Thursday, May 31, 2012

A Tear

I have to admit that having a child does change you.

I noticed I am more "in the lookout" for strange things, I get easily irritated when somebody is screaming at a child, I can't watch some programs that includes child abuse even some news that are too sad to even talk about it. Not that I used to run to change the channel to look for those programs, but now I just get too irritated. Too mad and feeling with no power to change the world.

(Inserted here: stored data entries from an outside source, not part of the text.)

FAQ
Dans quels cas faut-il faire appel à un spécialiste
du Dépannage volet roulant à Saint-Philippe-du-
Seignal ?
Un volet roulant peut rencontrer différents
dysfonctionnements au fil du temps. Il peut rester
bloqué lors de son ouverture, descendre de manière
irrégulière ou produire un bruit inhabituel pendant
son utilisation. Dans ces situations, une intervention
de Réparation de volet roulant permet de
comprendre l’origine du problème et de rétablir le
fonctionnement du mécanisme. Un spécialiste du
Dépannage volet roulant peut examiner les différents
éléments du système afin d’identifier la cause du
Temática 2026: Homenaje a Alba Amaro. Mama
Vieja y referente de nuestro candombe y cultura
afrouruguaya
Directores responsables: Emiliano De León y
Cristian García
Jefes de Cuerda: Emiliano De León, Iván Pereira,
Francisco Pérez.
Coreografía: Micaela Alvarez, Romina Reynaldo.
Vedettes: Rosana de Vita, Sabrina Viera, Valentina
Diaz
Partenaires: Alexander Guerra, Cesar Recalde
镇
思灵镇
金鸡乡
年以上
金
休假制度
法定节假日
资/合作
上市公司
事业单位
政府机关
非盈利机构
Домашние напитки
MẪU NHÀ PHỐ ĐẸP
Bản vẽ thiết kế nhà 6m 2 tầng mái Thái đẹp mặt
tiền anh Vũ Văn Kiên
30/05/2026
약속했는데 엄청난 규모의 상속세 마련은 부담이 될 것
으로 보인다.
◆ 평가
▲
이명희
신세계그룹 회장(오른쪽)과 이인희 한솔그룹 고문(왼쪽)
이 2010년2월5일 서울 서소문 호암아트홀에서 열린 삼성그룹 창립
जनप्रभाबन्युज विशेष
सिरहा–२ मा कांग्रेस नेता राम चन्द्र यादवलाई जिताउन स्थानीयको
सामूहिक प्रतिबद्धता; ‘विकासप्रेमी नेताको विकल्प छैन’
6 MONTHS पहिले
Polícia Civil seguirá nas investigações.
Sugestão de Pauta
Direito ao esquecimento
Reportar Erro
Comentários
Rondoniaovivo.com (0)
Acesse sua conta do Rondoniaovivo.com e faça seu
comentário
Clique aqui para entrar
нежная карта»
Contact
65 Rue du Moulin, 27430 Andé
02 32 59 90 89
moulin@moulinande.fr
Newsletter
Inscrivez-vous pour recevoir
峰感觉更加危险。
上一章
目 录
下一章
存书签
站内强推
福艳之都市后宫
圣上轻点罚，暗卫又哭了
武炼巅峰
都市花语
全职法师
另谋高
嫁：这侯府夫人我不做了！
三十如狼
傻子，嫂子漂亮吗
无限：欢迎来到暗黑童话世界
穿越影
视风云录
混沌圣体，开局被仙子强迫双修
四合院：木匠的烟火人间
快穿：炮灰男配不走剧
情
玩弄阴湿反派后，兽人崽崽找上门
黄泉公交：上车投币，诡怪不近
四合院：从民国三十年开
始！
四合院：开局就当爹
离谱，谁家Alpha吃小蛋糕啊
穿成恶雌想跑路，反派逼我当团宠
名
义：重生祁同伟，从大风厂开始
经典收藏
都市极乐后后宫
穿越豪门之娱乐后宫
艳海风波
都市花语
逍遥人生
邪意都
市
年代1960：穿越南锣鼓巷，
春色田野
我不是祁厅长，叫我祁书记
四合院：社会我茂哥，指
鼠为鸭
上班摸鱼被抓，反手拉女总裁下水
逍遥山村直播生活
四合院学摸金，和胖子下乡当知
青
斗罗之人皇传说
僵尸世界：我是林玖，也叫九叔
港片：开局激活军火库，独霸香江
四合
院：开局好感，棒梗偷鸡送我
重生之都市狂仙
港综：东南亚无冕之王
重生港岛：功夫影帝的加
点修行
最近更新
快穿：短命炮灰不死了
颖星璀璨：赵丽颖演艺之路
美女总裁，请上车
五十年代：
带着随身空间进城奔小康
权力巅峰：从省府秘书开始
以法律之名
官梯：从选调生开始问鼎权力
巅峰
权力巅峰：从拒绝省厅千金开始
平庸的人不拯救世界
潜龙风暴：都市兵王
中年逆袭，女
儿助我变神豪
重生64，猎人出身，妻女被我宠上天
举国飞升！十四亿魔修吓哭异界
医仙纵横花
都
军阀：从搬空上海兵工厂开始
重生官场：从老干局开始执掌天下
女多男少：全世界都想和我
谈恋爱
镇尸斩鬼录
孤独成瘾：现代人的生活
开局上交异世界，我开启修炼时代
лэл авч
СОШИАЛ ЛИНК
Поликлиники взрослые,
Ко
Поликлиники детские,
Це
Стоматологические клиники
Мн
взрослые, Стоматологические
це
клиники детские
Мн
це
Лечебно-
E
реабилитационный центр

Although I can't control everything that surround me, there are times that you get some news that just break your heart and the only thing that may make you feel a bit better, is to  just give up to tears. Today is the third day of Dylan going to the daycare. After crying that first day, I have been less sad and really excited to see him at the end of the day. It's like Christmas everyday. He is there, happy, smiling...and his smile just do something in my heart that I can't explain. When I was starting to feel better going through that stage of our lives...I got some news on my phone. Also, today, was the birth of the third son of a friend of ours. We knew he had problems. His parents were committed to go to the end and committed to be for him all the time. Information make you more knowledgable but can't prepare you for what you will have to go through. Nothing in life prepares you to say good bye too soon to something so precious. There is no words enough that I can say to make them feel better, but I guess to let them know that they are love and the power of love and family is great than anything else may do something. I feel powerless. Life is so delicate, too many thin lines surround us.

This month in particular have been heating my home plate too much. Another friend is battling with a terrible enemy and I just want to be there for her. I don't feel depressed, just sad. Kind of mad that there are things that nobody should go through. I am not a religious person as you know it by now...and I don't pray. I say things at loud or talk to myself. I really have hard time between logic and faith. But whatever the reason we are here or how we got here, I just hope that whoever is suffering a lost can find strength and get all the love they can from the people surrounding them. Love is all I have to give. It's been said that love cures, love get people together, loves creates people...love give strength to go through sadness and despair.

Today I am picking up Dylan early. I just want to hug him...hug Brad and say how much I love them.